I spend a lot of time in my apartment. It faces south—filled with warm light in winter, when the sun is low, and bright but comfortable in the heat of summer.
My cat and my plants enjoy the sun as much as I do.
I use the second bedroom as my studio. Because I rent and don’t own my place, I have to be very careful about paint casualties.
I have since moved my flute-practicing zone to another place in my apartment as I added a large easel/storage piece of furniture to this room, which is now solely devoted to painting. On the window sill are amaryllis I nurture in the summer to obtain their voluptuous flowers yearly. Beyond, you can see the university buildings.
Out the southwestern window is a view over the neighbourhood homes. Not being a native Provençale painter, I have difficulty drawing the overlapping tuiles, and used this view as practice.
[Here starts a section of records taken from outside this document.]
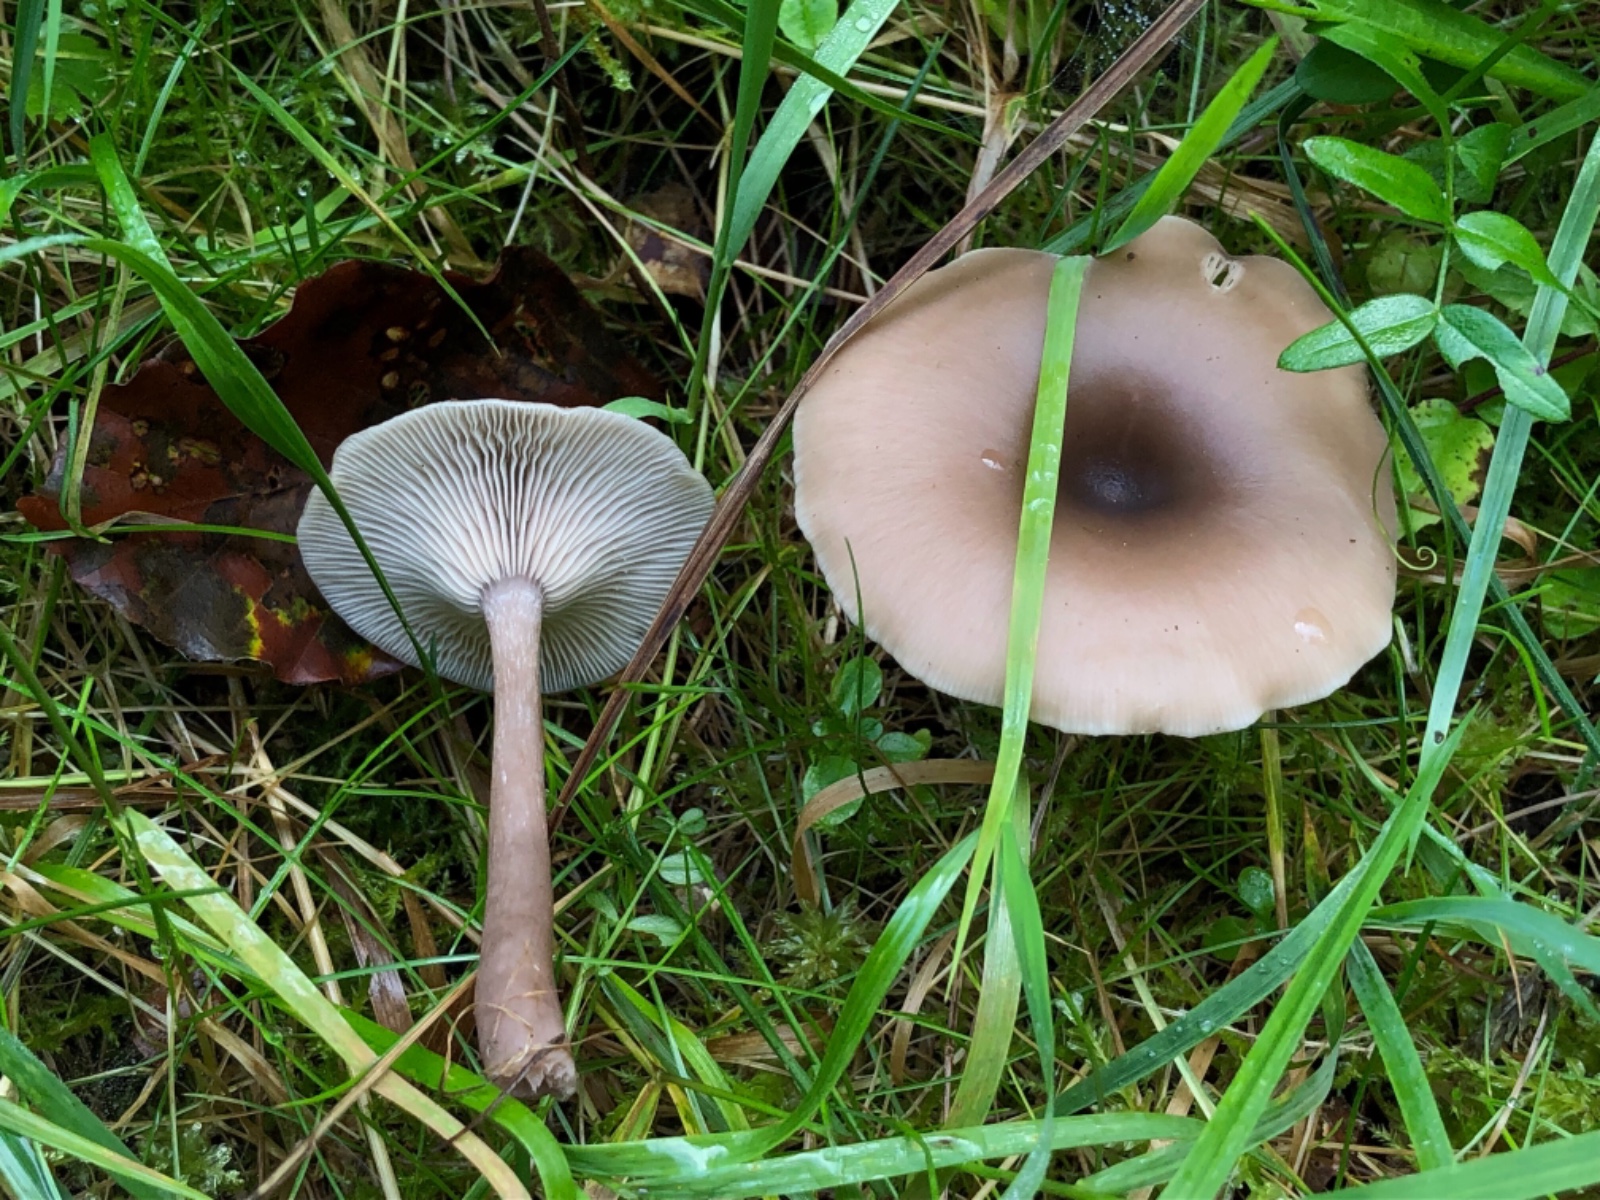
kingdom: Fungi
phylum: Basidiomycota
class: Agaricomycetes
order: Agaricales
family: Pseudoclitocybaceae
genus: Pseudoclitocybe
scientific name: Pseudoclitocybe cyathiformis
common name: almindelig bægertragthat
I attempted to capture the Magritte-like mood of a winter night back there.
I love my balcony. It is too narrow to accommodate me comfortably (plus there’s a hotel opposite—I can and do spy on the guests all the time, but it’s not a very attractive view) but it functions as a space for plants. Summers here are brutally dry and hot, so it’s difficult to find species that don’t suffer, but in the other months, it is provides a mini eco system I delight in.
Recently, I rescued and then lost, a desperate grasshopper (I thought of Aesop’s fable of the grasshopper & the ant) trying to survive the winter:
I was really heartbroken, and mad at myself for trying to mess with nature (he/she probably would have survived fine under the flower pot it had crawled under initially).
I interfere (I hope in a positive way) with the unfolding of Nature’s design through my feeding of the chickadee-like (they’re in the same family) mésanges, who come to the balcony, especially early morning and late afternoon) eager for the sunflower seeds out there:
These scenes from my peaceful life are what keep me happy.